A formação das professoras representa uma nova perspectiva de analisar os atores envolvidos no processo de desenvolvimento da disciplina a partir da década de 1930, no Espírito Santo, uma vez que, como eram maioria, elas se tornaram as responsáveis pela divulgação das discussões sobre a Educação Física e a formação dos alunos primários e secundários no Estado.

A presença das mulheres nas discussões do desenvolvimento da Educação Física se tornou marcante quando as 23 professoras normalistas que concluíram o Curso de Educação Física publicaram suas monografias em dois impressos locais: o jornal Diário da Manhã (1908-1937) e a Revista de Educação (1934-1937).

2.5 CONSIDERAÇÕES PARCIAIS

Por meio da análise dos documentos e dos trabalhos que procuraram estudar a inserção da Educação Física no Espírito Santo, observamos que a ginástica foi apresentada como conteúdo na formação dos normalistas a partir do ano de 1908 e compôs a formação das 23 professoras de Educação Física, interesse principal de nosso estudo.
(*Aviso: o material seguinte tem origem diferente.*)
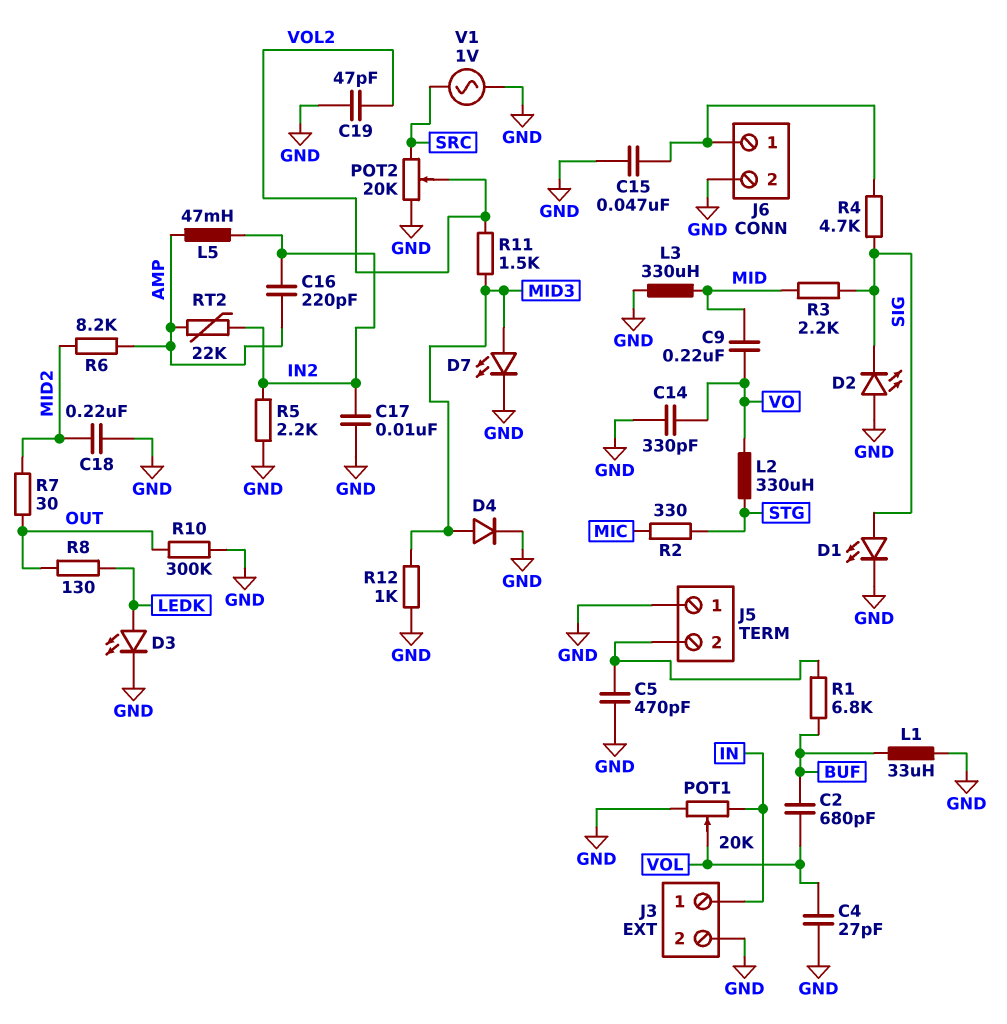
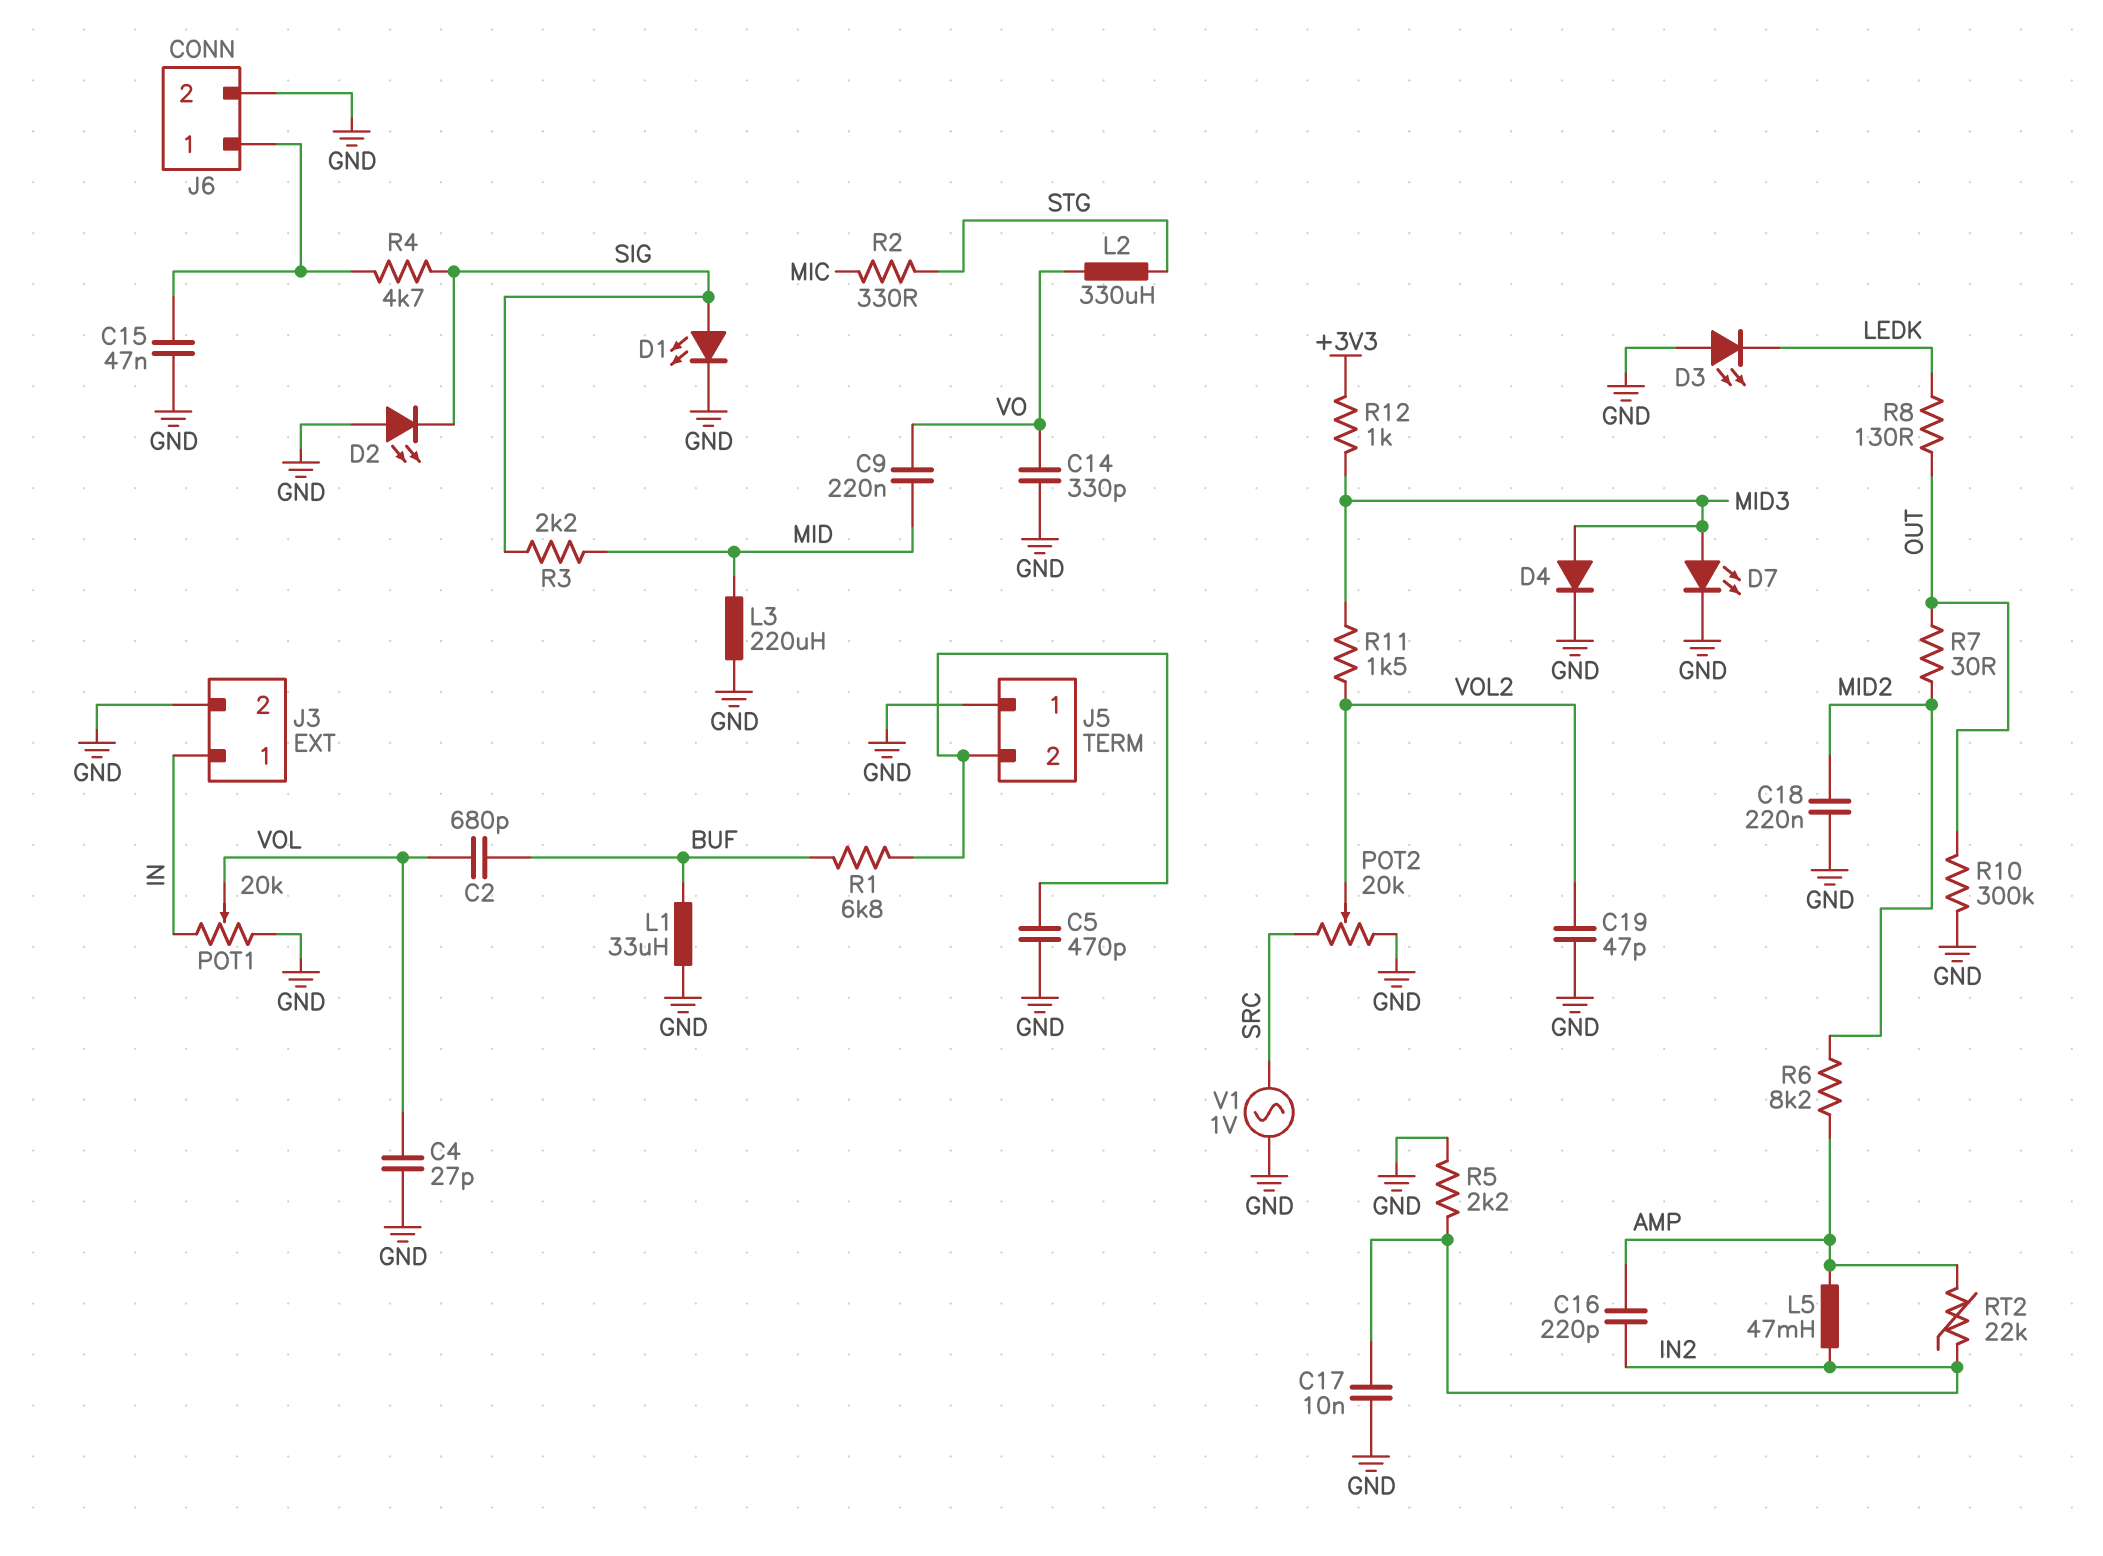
D3: LED (A LEDK, K GND) -> LED (A GND, K LEDK)
L3: 330uH (GND, MID) -> 220uH (GND, MID)
R12: 1k (GND, MID3) -> 1k (+3V3, MID3)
No Curso Normal, a disciplina Ginástica era orientada com base no Método Sueco e seu conhecimento objetivava apresentar aos professores práticas capazes de corrigir os corpos das crianças e despertar o sentimento patriótico em um Estado que possuía grande contingente de imigrantes.

A partir da década de 1930 e da criação do Curso de Educação Física em 1931, as professoras vivenciaram uma mudança de concepção em torno da

necessidade do ensino dessa disciplina. O Método Francês se tornou oficial e deveria ser apresentado para a formação de professores e transmitido para a população capixaba, perspectivando não mais a ortopedia, mas a prática da atividade física na busca da eficiência.

Essas mulheres participaram do momento de transição, vivenciando, no decorrer de suas formações como professoras, duas concepções de Educação Física. Nos anos finais da década de 1920, os esportes, conteúdo do Método Francês, já se faziam presentes nas práticas ministradas na Escola Normal e vivenciadas pelas professoras. Posteriormente, iriam receber maior enfoque, a partir da introdução do Método Francês.

Contudo, os estudos produzidos sobre a Escola Normal e o Colégio Nossa Senhora Auxiliadora observaram que a inserção das mulheres no espaço público não foi sem resistência. A circulação fora do ambiente doméstico poderia significar desonra e o descumprimento dos papéis sociais que às mulheres era destinados, o cuidado com o lar e o cumprimento dos seus deveres como filha, esposa e mãe. Apesar de as discussões pela inserção da mulher no processo educacional se iniciarem em fins do século XIX, somente a partir do século XX sua presença se torna maioria nos cursos normais.

A despeito da mudança ocorrida na sociedade em favor da feminização do magistério em todo o Brasil, observamos que algumas práticas ministradas nas duas instituições, direcionadas às mulheres, davam continuidade à concepção de que os afazeres do lar e o bom comportamento apresentado à sociedade eram fundamentais para a formação de uma boa professora. Franco (2001) observa ainda que muitas mulheres não deram continuidade à sua profissionalização, pois, ao se casarem, enxergaram o espaço privado como o preferencial.

Entretando, ao evidenciarmos a continuidade da formação de muitas mulheres quando ingressaram no Curso de Educação Física na década de 1930, participando de um projeto de desenvolvimento ao lado de autoridades locais na expansão da escolarização da Educação Física no Estado, discussão a ser apresentada no Capítulo 3, demonstramos que nem todas as mulheres encontraram obstáculos para permanecer nos espaços públicos ou foram submissas em uma sociedade em que prevaleciam as ações masculinas, não generalizando as ações dos indivíduos, que possuem formas diferentes de se manifestar na vida social.

Sinalizando uma ruptura com a história da mulher restrita apenas a uma “[...] história do corpo e dos papéis sociais desempenhados na vida privada [...]” (PERROT, 2007, p. 15), nosso foco baseia-se em suas histórias nos espaços públicos, percebendo as mulheres atuantes na sociedade. De acordo com Certeau (1994), não é possível uma uniformização das práticas, pois cada indivíduo possui formas diferentes de se apresentar no espaço público, utilizando, às vezes, táticas em oposição àqueles que detêm o poder, produzindo ações que possam influenciar a realidade.